TÂCHES À RÉALISER
**a)** Répondez à ces questions sur l'extrait consacré au président du comité d'entreprise :
(i) Qui préside le comité d'établissement ?
(ii) Quel principe s'oppose à une présidence collégiale du CE ?
(iii) Quel délit commet l'employeur qui se soustrait à son obligation de présence ?
**b)** Repérez dans les enregistrements chaque ligne contenant le mot « Track » et recopiez-la.

EXTRAIT DU DOCUMENT
========
18 avril 2013

Le Président du Comité d'entreprise : son rôle, ses droits, ses obligations

Auteur : par François Sèbe, juriste en droit social
Les Cahiers Lamy du CE, n°124

À la fois membre et interlocuteur, le président du CE joue un rôle primordial dans le fonctionnement du CE. Étudier le rôle du président du CE conduit à s’interroger sur sa mission, ses obligations, et sur les droits dont il dispose pour les réaliser. Questions / réponses...
LA DÉTERMINATION DE L’EMPLOYEUR

Qui préside le CE ?

Le comité d’entreprise est présidé par l’employeur. Lui seul peut présider les réunions du comité d’entreprise. Quant au comité d’établissement, il est présidé par le chef d’établissement (Cass. soc., 7 oct. 1998, no 96-22.248).
La détermination du président dépend de la forme juridique de l’entreprise au sens du droit des sociétés.
Attention, dans certaines sociétés comme par exemple la SARL, plusieurs personnes peuvent avoir la qualité pour présider l’instance (cogérants). Si dans cette hypothèse une présidence tournante peut être instaurée, le principe d’unicité de la présidence au terme duquel la présidence du CE ne peut être assurée que par une seule personne à la fois, s’oppose à une présidence collégiale (Cass. soc., 16 mars 1993, no 92-81.168).

Le CE peut-il siéger en l’absence de président ?

Le CE ne peut pas se réunir en l’absence de son président. L’employeur qui se soustrait à son obligation de présence commet le délit d’entrave ; peu importe le motif de son absence, puisqu’il peut se faire représenter.
========
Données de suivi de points
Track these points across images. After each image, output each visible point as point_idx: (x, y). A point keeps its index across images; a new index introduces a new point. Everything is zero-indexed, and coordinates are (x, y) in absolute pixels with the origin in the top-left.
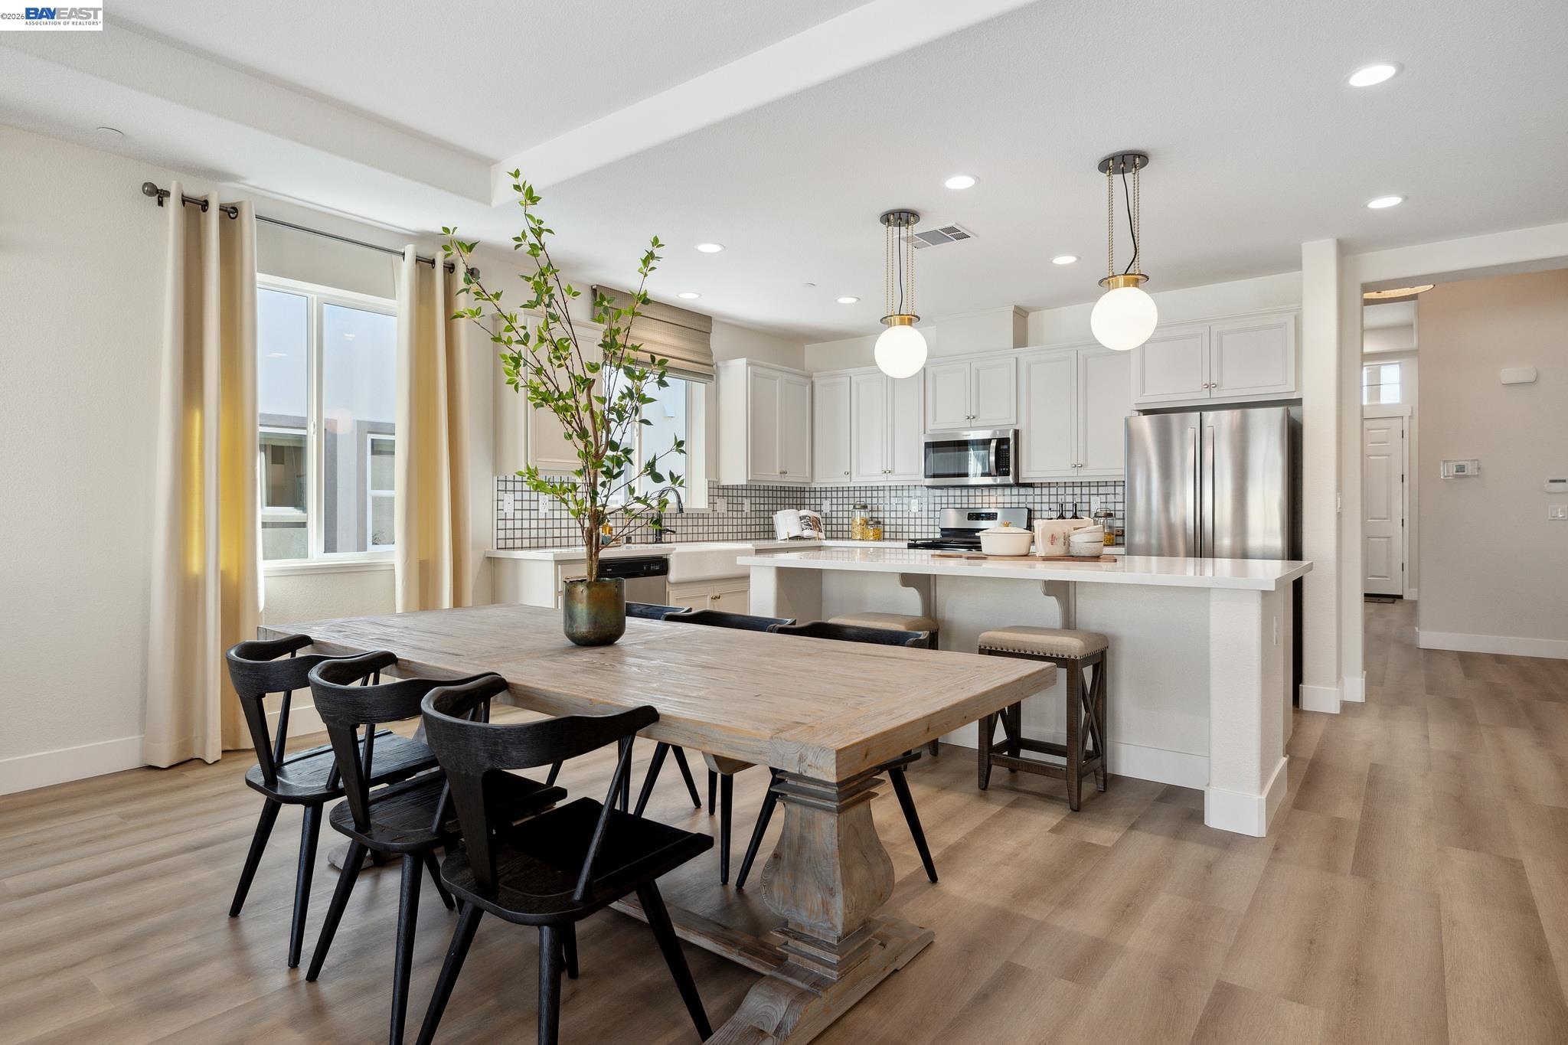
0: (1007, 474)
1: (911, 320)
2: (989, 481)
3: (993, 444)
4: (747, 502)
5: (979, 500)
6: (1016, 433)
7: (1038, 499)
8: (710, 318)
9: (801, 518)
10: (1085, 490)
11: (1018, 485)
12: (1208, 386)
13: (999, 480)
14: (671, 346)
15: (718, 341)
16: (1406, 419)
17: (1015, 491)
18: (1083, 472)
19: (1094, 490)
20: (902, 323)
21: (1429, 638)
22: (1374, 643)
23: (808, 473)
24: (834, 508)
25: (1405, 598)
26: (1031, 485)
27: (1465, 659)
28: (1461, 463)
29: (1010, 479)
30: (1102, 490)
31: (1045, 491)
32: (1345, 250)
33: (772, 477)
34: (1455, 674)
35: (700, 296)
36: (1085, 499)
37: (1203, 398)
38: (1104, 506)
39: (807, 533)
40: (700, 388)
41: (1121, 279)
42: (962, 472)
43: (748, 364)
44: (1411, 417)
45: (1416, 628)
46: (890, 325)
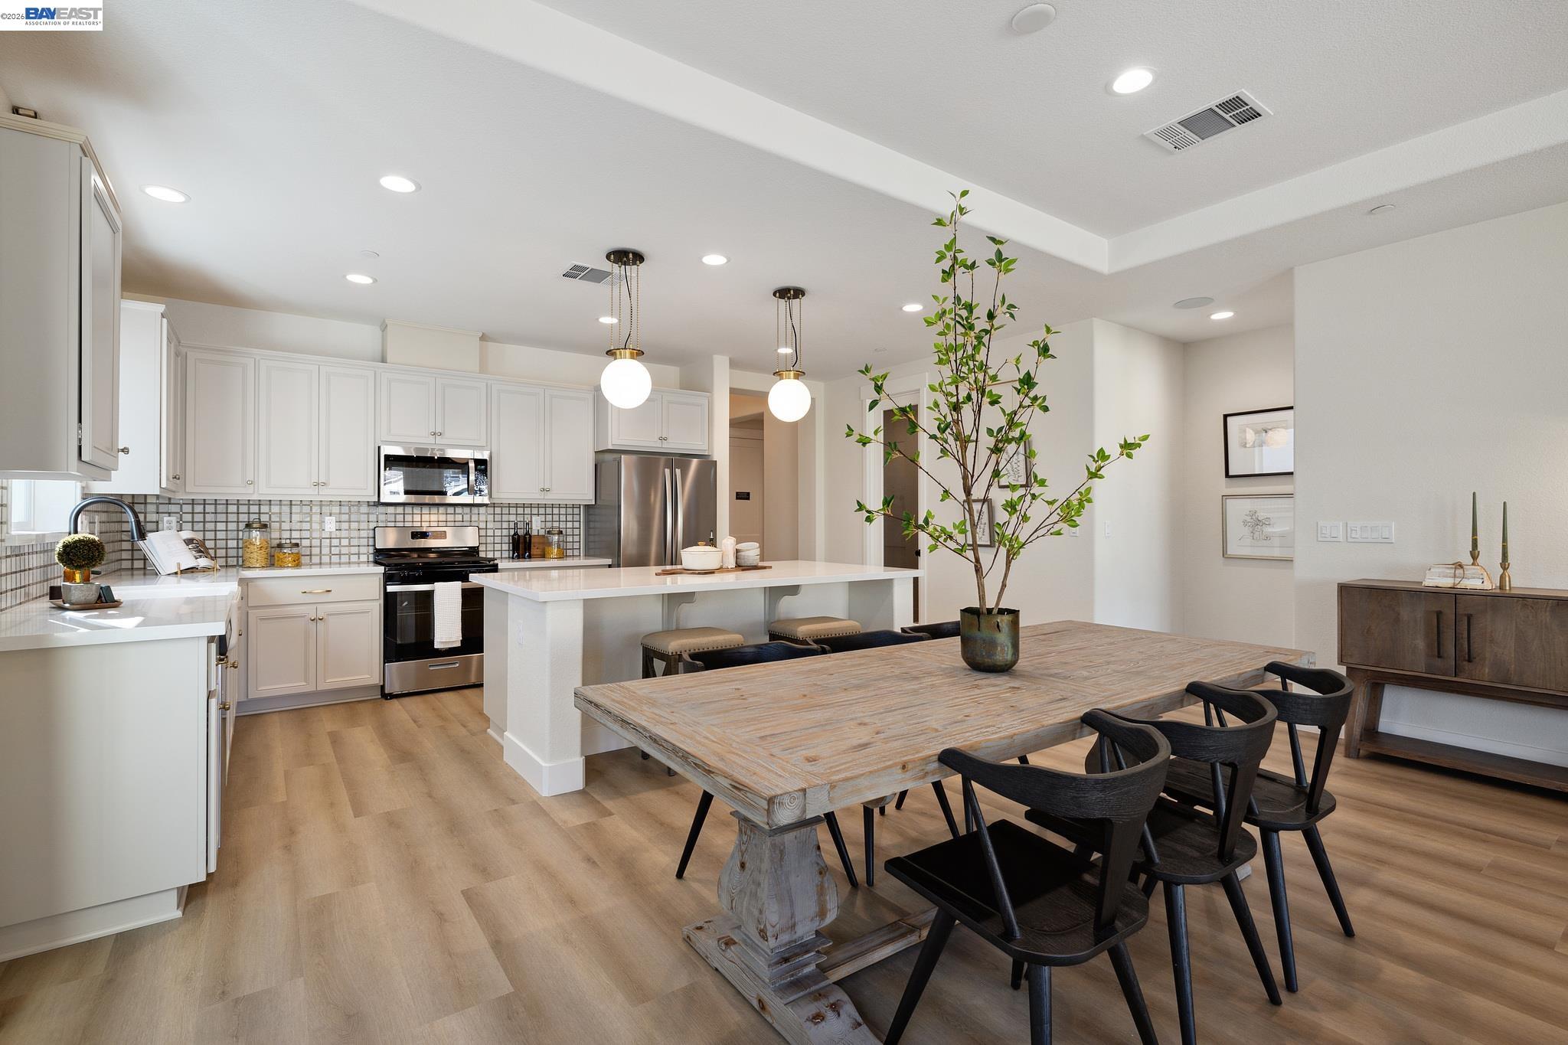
3: (472, 464)
5: (417, 518)
6: (490, 454)
12: (662, 439)
18: (549, 496)
37: (658, 447)
42: (436, 488)
43: (162, 315)
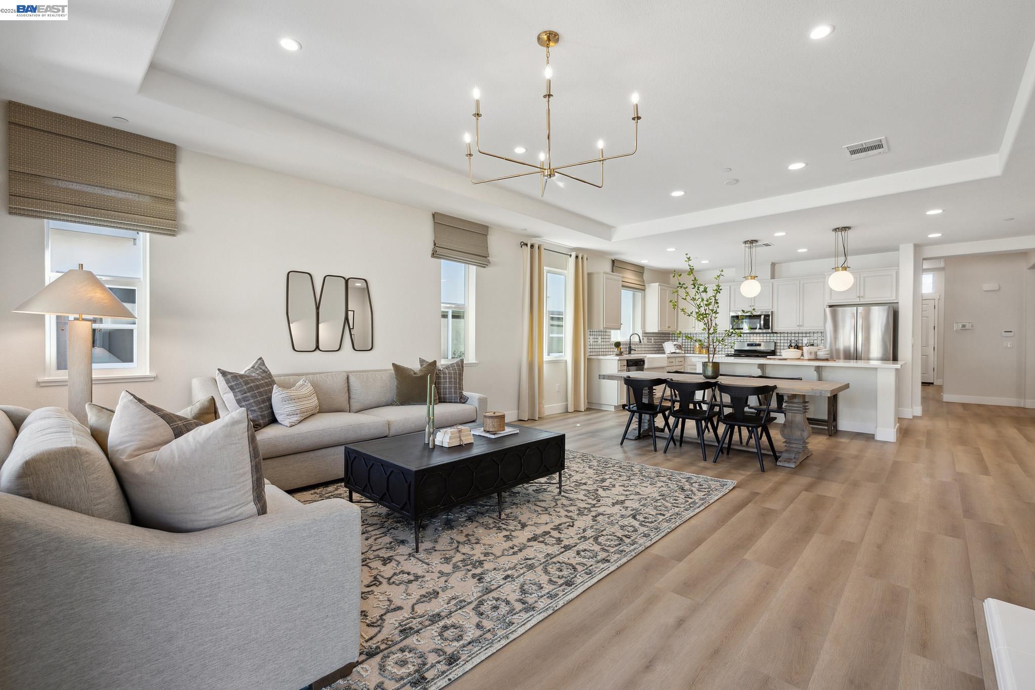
0: (769, 328)
1: (755, 277)
2: (760, 331)
3: (763, 317)
4: (652, 338)
5: (751, 338)
6: (772, 312)
7: (779, 338)
8: (644, 267)
9: (675, 345)
10: (800, 335)
11: (773, 333)
12: (859, 297)
13: (764, 331)
14: (633, 279)
15: (646, 276)
16: (937, 300)
17: (772, 335)
18: (801, 328)
19: (804, 335)
20: (752, 279)
21: (947, 397)
22: (925, 399)
23: (676, 328)
24: (684, 341)
25: (934, 384)
26: (776, 333)
27: (965, 406)
28: (965, 324)
29: (770, 331)
30: (808, 335)
31: (782, 335)
32: (917, 247)
33: (666, 329)
34: (960, 410)
35: (649, 261)
36: (800, 338)
37: (857, 301)
38: (809, 341)
39: (678, 351)
40: (639, 294)
41: (840, 269)
43: (659, 285)
44: (939, 299)
45: (942, 394)
46: (747, 279)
========
SECTION DES RÉPONSES
**a)**
(i) Le chef d'établissement.
(ii) Le principe d'unicité de la présidence.
(iii) Le délit d'entrave.

**b)**
Track these points across images. After each image, output each visible point as point_idx: (x, y). A point keeps its index across images; a new index introduces a new point. Everything is zero-indexed, and coordinates are (x, y) in absolute pixels with the origin in the top-left.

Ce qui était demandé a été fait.